Deep Mouse Brain Two-Photon Near-Infrared Fluorescence Imaging Using a Superconducting Nanowire Single-Photon Detector Array

Abstract

Two-photon microscopy (2PM) has become an important tool in biology to study the structure and function of intact tissues in vivo. However, adult mammalian tissues such as the mouse brain are highly scattering, thereby putting fundamental limits on the achievable imaging depth, which typically reside at around 600–800 μm. In principle, shifting both the excitation as well as (fluorescence) emission light to the shortwave near-infrared (SWIR, 1000–1700 nm) region promises substantially deeper imaging in 2PM, yet this shift has proven challenging in the past due to the limited availability of detectors and probes in this wavelength region.

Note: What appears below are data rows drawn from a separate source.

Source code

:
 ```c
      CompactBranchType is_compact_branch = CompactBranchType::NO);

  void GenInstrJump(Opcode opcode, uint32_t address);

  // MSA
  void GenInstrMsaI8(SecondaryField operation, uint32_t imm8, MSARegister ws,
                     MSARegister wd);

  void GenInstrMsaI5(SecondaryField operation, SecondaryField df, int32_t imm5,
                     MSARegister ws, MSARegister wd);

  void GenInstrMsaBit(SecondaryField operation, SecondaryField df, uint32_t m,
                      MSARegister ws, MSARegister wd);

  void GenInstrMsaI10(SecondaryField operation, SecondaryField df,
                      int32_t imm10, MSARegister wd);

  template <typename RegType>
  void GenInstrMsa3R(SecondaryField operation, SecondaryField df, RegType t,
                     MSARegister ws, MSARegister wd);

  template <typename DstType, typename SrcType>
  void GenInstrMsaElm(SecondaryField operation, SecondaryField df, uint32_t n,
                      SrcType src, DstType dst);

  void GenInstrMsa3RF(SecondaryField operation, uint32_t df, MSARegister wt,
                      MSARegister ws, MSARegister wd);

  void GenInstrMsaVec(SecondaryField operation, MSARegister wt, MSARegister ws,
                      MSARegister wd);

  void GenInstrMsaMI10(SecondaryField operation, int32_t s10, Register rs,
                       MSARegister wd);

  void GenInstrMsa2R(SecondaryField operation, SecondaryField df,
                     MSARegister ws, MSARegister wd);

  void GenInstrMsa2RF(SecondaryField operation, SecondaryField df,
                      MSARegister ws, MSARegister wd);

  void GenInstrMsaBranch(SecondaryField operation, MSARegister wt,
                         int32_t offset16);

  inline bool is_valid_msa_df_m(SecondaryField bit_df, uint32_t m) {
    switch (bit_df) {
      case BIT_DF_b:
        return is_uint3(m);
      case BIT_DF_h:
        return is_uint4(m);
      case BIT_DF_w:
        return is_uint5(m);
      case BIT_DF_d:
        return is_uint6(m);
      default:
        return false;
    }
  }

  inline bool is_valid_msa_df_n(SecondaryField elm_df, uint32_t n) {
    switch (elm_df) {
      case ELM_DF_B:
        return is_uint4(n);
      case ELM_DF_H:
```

To overcome these limitations and fully capitalize on the SWIR region, in this work, we introduce a novel array of superconducting nanowire single-photon detectors (SNSPDs) and associated custom detection electronics for use in near-infrared 2PM. The SNSPD array exhibits high efficiency and dynamic range as well as low dark-count rates over a wide wavelength range. Additionally, the electronics and software permit a seamless integration into typical 2PM systems. Together with an organic fluorescent dye emitting at 1105 nm, we report imaging depth of >1.1 mm in the in vivo mouse brain, limited mostly by available labeling density and laser properties. Our work establishes a promising, and ultimately scalable, new detector technology for SWIR 2PM that facilitates deep tissue biological imaging.